* _PASSAGE TO READ_
= = =

The Long Goodbye Literary Elements

The Long Goodbye Literary Elements

Genre

Novel

Setting and Context

The book was written between 1949 and 1950.

Narrator and Point of View

Third-person narrative

Tone and Mood

The tone is gloomy and the mood is moving

Protagonist and Antagonist

Philip Marlowe is the main protagonist of the story.

Major Conflict

The conflict is that Lennox is wrongly accused of murdering his wife.

Climax

The climax comes when Mrs. Wade confesses that she killed Lennox’s wife and her husband, Wade. She later committed suicide.

Foreshadowing

Mrs. Wade’s desire to seduce Marlowe foreshadowed her confession regarding the murders she had committed.

Understatement

The accusation that Lennox killed his wife is understated. Lennox is wrongly accused.

Allusions

The story alludes to secretive crimes committed by people who cannot be suspected of wrongdoing.

= = =

* _ENTRIES PROVIDED_

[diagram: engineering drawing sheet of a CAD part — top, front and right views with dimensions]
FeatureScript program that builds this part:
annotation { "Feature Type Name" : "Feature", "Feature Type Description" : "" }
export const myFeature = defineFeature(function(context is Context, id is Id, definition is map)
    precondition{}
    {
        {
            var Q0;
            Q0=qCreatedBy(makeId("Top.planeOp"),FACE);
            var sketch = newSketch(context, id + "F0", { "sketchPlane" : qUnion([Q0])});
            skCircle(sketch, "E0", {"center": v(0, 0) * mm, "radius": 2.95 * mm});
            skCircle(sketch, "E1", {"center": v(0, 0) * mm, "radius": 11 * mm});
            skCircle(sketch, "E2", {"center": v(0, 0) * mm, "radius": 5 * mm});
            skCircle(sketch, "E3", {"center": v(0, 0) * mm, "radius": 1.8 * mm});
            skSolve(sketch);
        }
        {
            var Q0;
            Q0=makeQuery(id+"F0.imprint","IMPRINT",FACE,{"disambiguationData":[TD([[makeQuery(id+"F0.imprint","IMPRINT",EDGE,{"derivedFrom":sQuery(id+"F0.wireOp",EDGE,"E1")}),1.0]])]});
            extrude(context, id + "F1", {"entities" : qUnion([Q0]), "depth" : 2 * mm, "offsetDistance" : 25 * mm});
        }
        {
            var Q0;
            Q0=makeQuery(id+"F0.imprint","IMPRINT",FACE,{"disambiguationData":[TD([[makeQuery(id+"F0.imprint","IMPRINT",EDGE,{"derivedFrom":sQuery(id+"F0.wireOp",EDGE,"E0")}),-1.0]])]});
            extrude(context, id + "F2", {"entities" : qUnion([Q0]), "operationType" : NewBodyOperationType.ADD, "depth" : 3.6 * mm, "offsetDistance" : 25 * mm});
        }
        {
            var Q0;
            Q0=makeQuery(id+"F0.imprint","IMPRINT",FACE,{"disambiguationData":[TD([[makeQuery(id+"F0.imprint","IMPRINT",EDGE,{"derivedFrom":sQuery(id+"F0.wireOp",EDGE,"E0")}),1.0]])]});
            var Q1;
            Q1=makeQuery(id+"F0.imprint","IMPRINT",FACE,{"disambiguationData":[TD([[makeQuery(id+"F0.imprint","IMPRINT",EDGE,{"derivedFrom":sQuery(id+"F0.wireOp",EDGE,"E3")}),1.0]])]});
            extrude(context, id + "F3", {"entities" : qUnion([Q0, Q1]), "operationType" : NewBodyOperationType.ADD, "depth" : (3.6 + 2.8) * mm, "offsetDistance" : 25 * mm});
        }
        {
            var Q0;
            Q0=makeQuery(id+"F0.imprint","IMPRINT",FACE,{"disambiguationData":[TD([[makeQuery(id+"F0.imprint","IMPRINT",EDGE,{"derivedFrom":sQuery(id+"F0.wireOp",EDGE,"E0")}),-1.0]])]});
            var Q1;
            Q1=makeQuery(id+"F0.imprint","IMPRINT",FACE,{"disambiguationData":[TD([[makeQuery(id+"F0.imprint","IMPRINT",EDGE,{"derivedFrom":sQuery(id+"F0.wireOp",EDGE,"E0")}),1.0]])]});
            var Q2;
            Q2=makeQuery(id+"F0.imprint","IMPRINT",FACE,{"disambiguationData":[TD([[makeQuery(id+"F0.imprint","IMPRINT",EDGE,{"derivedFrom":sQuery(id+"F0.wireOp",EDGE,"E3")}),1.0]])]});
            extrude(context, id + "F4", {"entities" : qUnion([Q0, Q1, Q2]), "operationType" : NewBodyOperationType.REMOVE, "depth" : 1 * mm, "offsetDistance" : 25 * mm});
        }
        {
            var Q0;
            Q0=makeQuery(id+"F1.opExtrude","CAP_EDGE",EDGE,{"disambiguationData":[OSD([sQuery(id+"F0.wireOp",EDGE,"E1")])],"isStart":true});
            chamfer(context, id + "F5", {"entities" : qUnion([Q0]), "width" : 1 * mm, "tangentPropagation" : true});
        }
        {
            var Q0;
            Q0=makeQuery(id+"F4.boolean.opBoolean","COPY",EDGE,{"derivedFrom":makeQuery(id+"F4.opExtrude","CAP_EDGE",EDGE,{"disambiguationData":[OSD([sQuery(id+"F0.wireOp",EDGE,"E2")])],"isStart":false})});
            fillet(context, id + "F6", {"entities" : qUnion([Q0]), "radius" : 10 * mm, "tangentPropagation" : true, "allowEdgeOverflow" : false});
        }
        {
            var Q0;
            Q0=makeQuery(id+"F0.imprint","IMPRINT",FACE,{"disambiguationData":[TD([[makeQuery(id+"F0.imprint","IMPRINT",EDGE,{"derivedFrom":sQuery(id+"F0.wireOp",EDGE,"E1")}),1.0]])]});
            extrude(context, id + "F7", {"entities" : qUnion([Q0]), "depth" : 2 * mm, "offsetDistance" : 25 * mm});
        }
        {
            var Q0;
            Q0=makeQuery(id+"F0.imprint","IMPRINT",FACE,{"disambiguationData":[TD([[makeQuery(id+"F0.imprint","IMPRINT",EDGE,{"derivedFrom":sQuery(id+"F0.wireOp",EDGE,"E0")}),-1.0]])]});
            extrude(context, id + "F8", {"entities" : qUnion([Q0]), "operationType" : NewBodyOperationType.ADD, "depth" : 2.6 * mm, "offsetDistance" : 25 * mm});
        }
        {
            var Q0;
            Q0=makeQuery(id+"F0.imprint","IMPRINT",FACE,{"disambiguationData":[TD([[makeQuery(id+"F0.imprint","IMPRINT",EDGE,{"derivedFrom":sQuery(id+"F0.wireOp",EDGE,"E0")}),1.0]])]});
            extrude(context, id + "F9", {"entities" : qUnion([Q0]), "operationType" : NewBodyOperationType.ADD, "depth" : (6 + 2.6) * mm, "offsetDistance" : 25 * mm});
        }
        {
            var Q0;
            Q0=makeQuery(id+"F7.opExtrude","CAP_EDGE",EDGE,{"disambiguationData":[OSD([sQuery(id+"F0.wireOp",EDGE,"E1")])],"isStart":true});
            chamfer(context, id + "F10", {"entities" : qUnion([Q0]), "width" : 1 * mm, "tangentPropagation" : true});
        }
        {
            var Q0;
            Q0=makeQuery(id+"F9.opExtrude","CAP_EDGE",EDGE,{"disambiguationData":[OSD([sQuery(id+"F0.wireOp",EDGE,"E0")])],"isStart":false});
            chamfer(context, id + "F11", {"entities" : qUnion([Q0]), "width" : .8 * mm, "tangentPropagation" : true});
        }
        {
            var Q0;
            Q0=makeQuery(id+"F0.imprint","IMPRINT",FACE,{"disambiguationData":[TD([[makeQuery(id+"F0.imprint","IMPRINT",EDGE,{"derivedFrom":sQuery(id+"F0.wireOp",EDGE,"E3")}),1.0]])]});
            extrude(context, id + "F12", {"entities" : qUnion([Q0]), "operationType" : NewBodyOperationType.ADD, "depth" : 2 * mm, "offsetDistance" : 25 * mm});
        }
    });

= = =

* _EXERCISE REQUIREMENTS_
From the study page on the literary elements of The Long Goodbye, extract the passage between "Understatement" and "suspected of wrongdoing.", inclusive.

* _RESPONSE AREA_
Understatement

The accusation that Lennox killed his wife is understated. Lennox is wrongly accused.

Allusions

The story alludes to secretive crimes committed by people who cannot be suspected of wrongdoing.